## [The data]

::::::

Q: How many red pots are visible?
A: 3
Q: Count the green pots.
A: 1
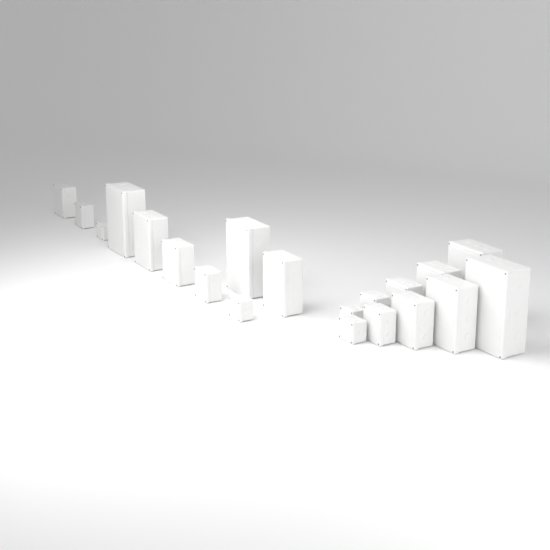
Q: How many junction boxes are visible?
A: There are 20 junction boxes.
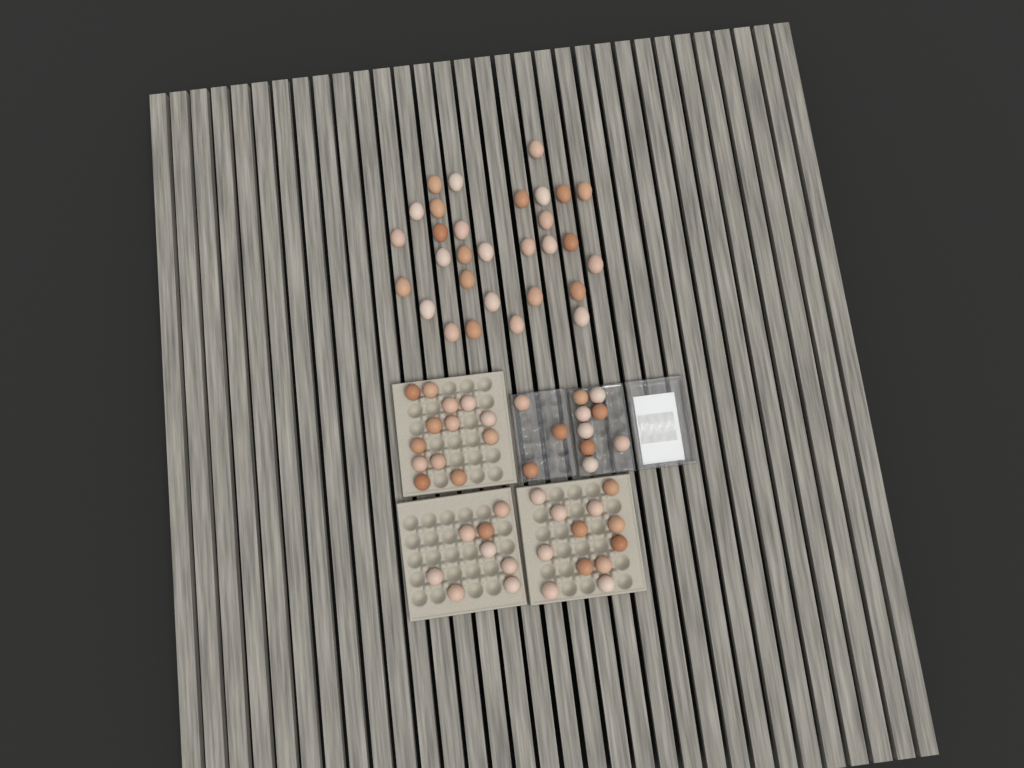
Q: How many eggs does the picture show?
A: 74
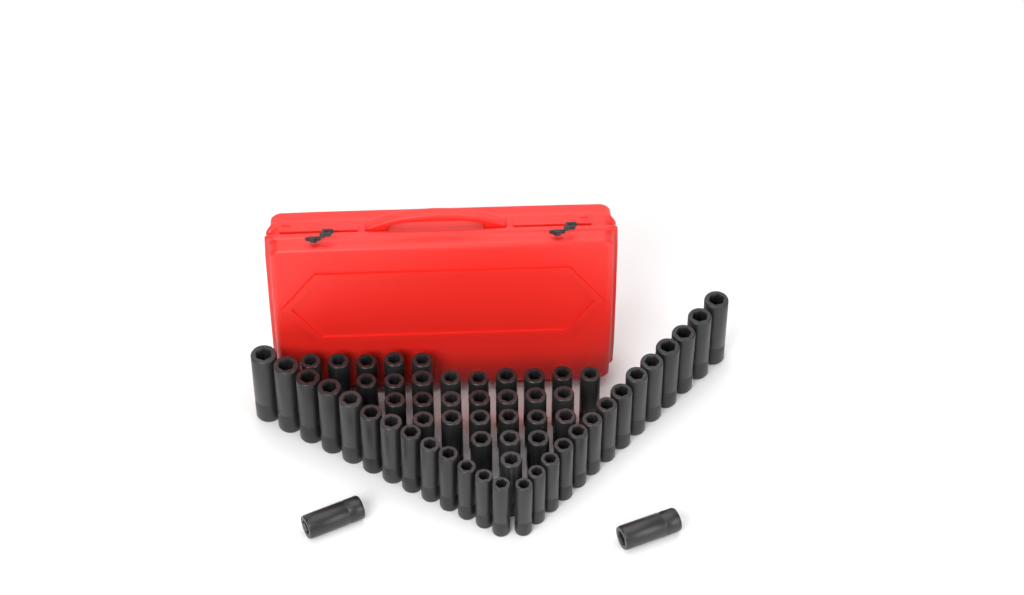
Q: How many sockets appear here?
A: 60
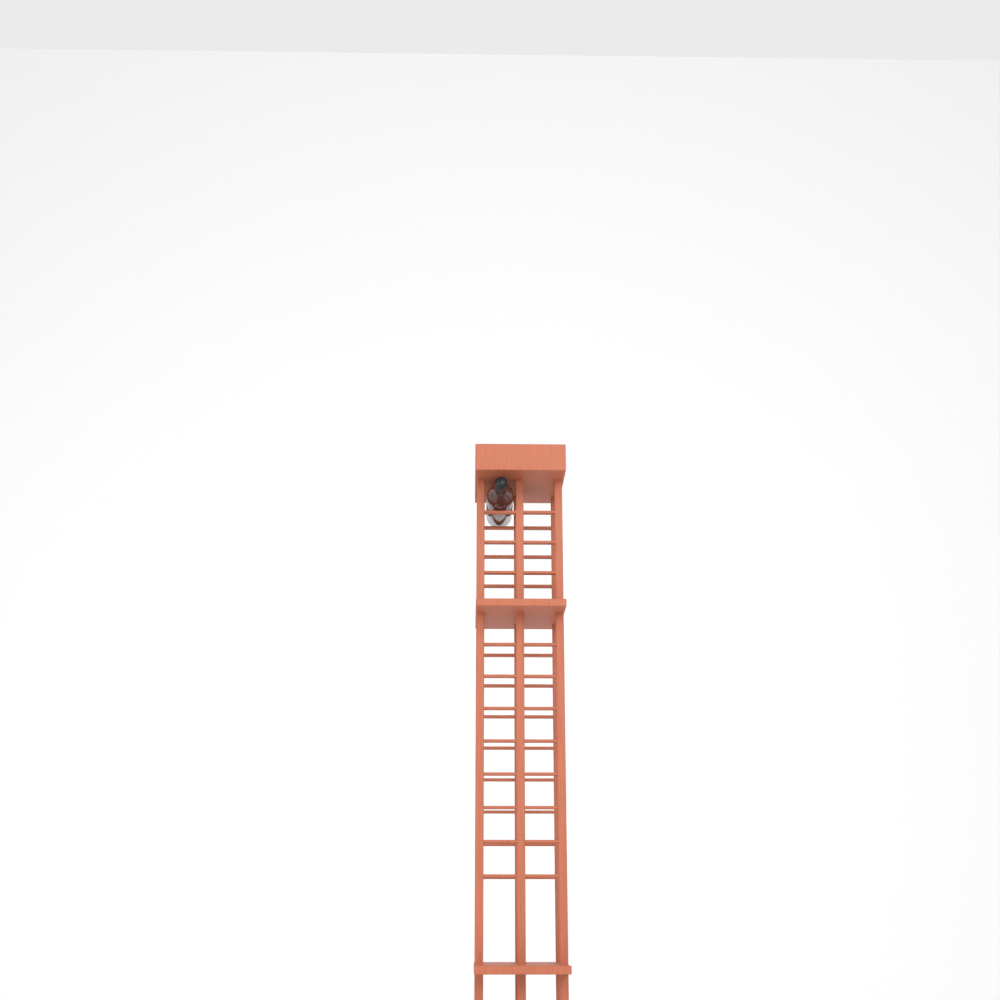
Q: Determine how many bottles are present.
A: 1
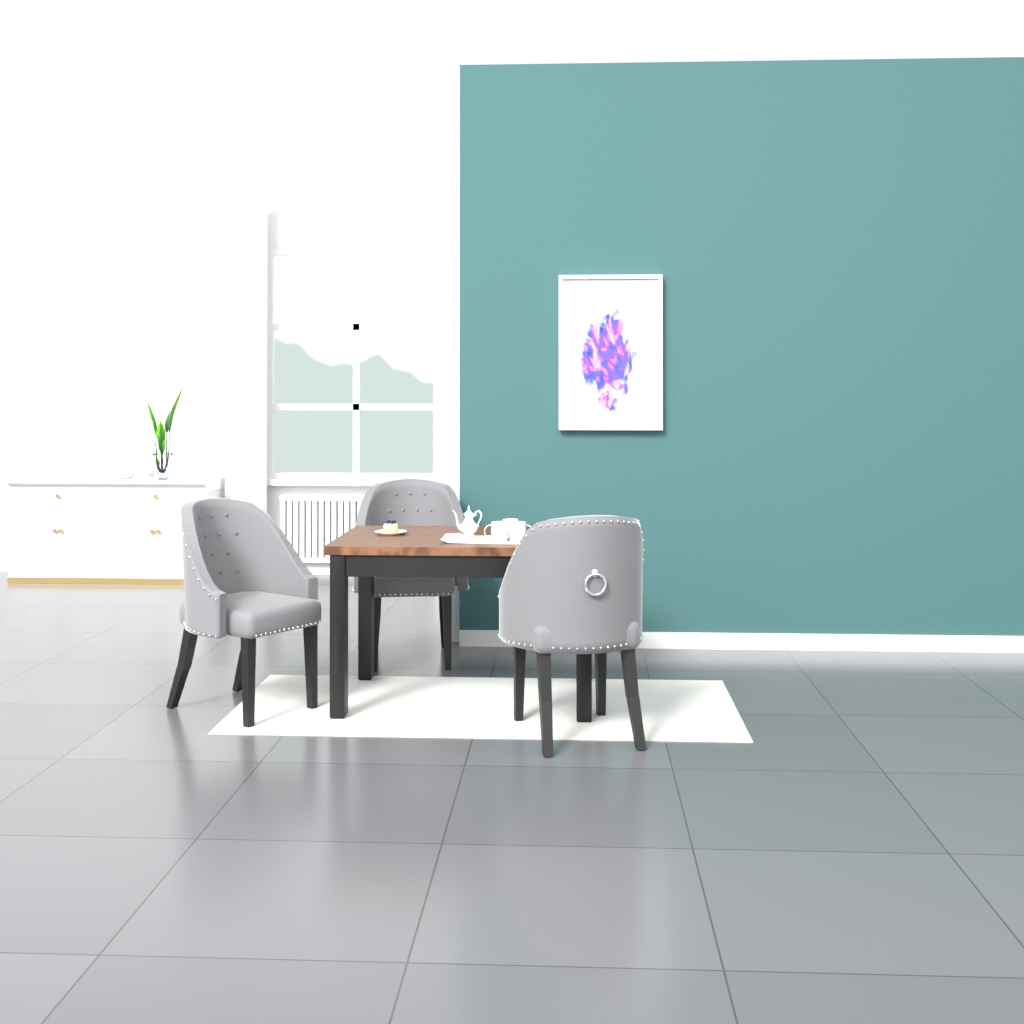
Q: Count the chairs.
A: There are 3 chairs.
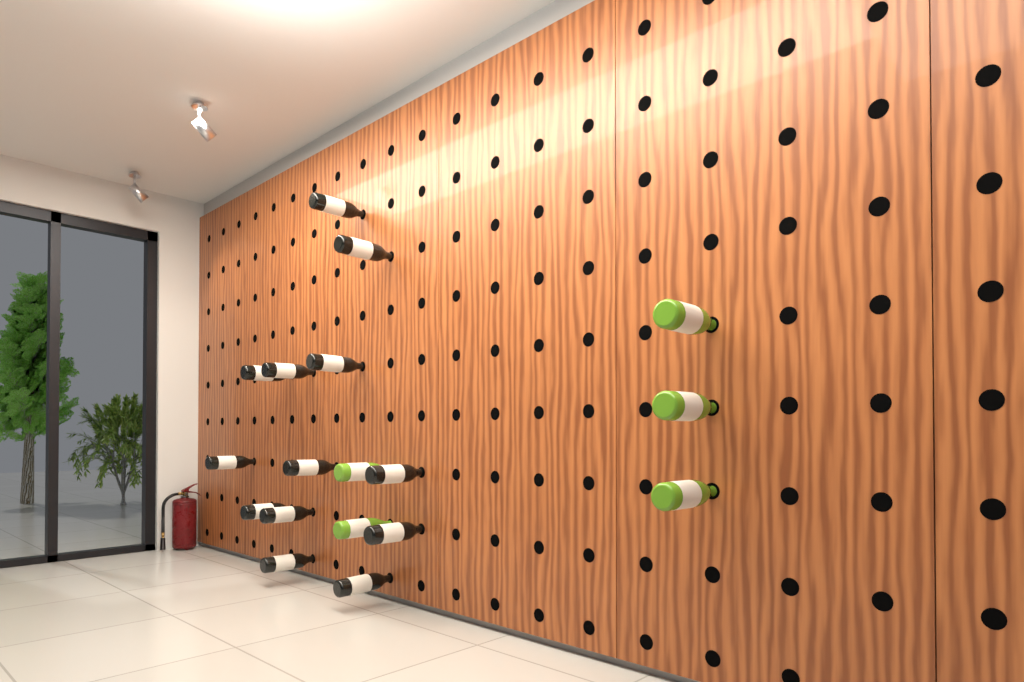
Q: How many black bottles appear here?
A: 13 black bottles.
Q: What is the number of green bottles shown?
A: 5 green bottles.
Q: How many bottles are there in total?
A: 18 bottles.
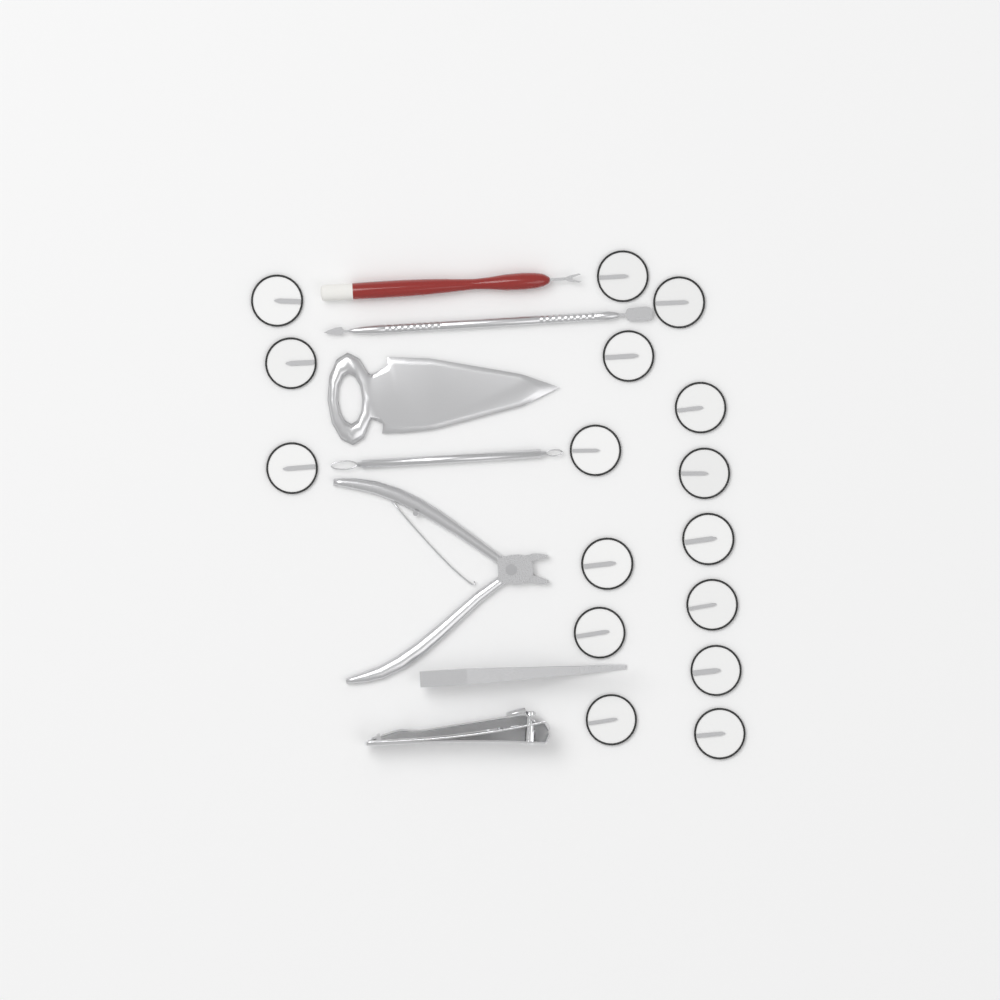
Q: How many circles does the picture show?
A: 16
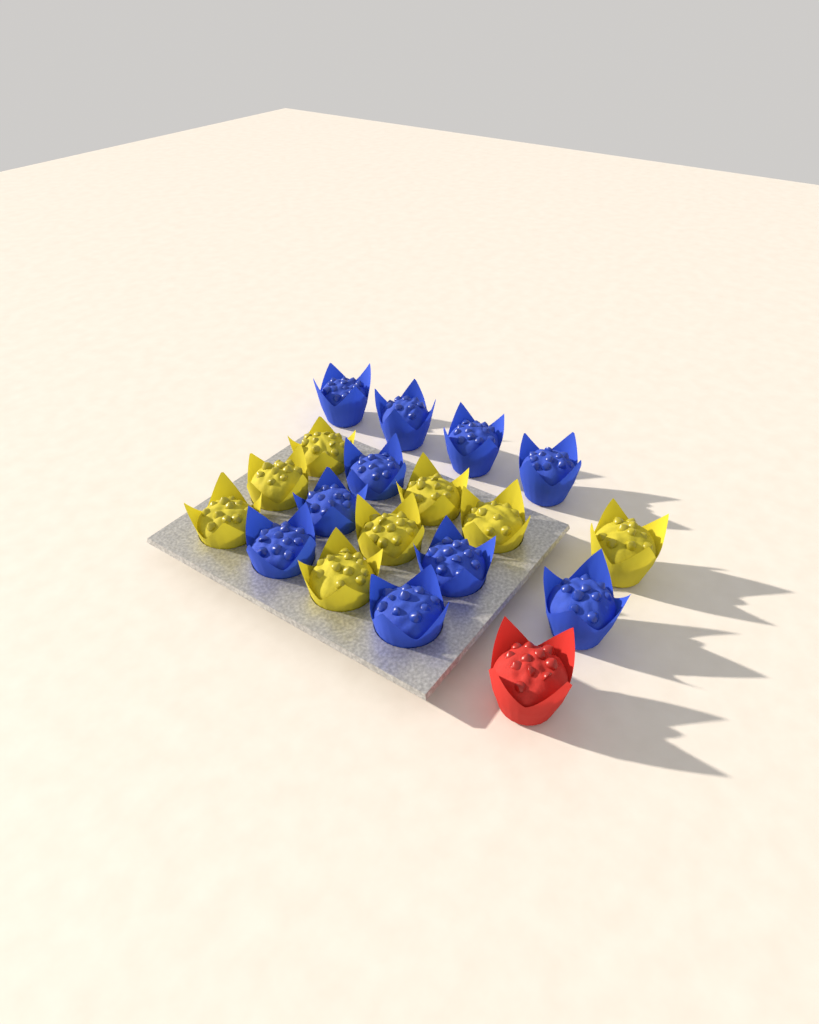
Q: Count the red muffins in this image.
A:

::::::

## [Directions for this task]
Rewrite the material above, replacing "pots" with "planters" and leaving everything else unchanged. Omit the pictures.

## [Exercise result]
Q: How many red planters are visible?
A: 3
Q: Count the green planters.
A: 1
Q: How many junction boxes are visible?
A: There are 20 junction boxes.
Q: How many eggs does the picture show?
A: 74
Q: How many sockets appear here?
A: 60
Q: Determine how many bottles are present.
A: 1
Q: Count the chairs.
A: There are 3 chairs.
Q: How many black bottles appear here?
A: 13 black bottles.
Q: What is the number of green bottles shown?
A: 5 green bottles.
Q: How many bottles are there in total?
A: 18 bottles.
Q: How many circles does the picture show?
A: 16
Q: Count the red muffins in this image.
A:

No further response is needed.